Empowering young women to pursue and succeed in STEM fields.
After entering middle school, female students tend to feel less confident than their male peers about their science, technology, engineering and math (STEM) abilities, even when their abilities are actually equal or above average. Though the reasons for this are complex, it’s a dilemma one group at K-State is addressing.
The K-State Office for the Advancement of Women in Science and Engineering, or KAWSE, offers workshops, professional development and hands-on learning for young women in middle school, high school and beyond.
“KAWSE helps girls find their footing before they even get to college,” said Bernadette Drouhard, a K-State chemical engineering student helping to expand the program’s high school outreach.
“A lot of the middle school girls are pretty shy,” added Alicia Luarks, a bakery science and management student and KAWSE mentor. “Some arrived for workshops and didn’t know what they wanted to do, but by the time they left, they knew.”
The KAWSE office originated 17 years ago due to the tireless work of Dr. Ruth Dyer, Senior Vice Provost for Academic Affairs, and Dr. Beth Montelone, Associate Dean for Research in the College of Arts and Sciences.
“It has been a work of love, and it has been very rewarding to see it continue to grow and evolve,” Dyer said.

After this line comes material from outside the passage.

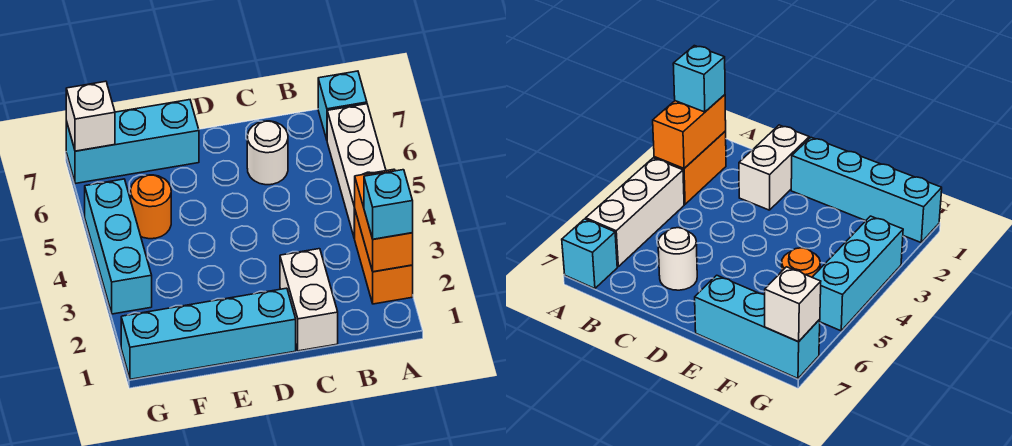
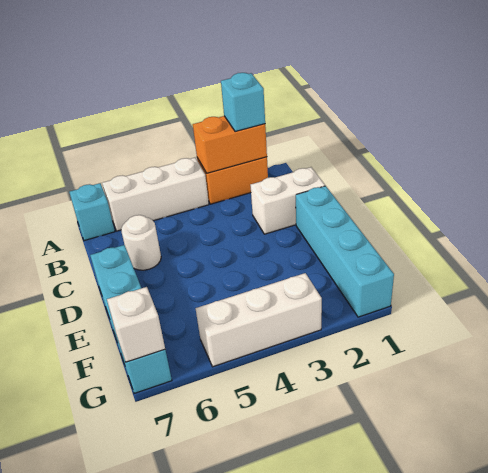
cyan 1x3 brick [66,100,199,184] -> cyan 1x4 brick [90,245,172,394]
orange 1x1 round brick [131,175,171,239] -> none
cyan 1x3 brick [85,179,152,314] -> white 1x3 brick [196,273,322,367]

Dyer and Montelone recognized the need to help girls develop the skills, knowledge and networks to succeed in science and engineering careers. They secured grants and engaged individuals across K-State to develop the various programs now located in the KAWSE office. Dr. Chardie Baird continued that high level of dedication when she became KAWSE director in 2012.
“I’ve found that, over time, if females receive feedback that they can be successful in math and science and that they do indeed perform very well, they will move into those disciplines,” Baird said. “So the question is, ‘How do we make sure we are providing girls with accurate feedback about their abilities?’”
Based on the KAWSE model, success comes by applying research, outreach and education into a formula with demonstrated results.
“We want to encourage girls to explore and discover how talented they really are,” Baird said. “It is truly amazing to watch the sparks in their eyes when they see what they can do. It is hard to put into words how rewarding it is to see them gain more confidence and become so excited about science and engineering.”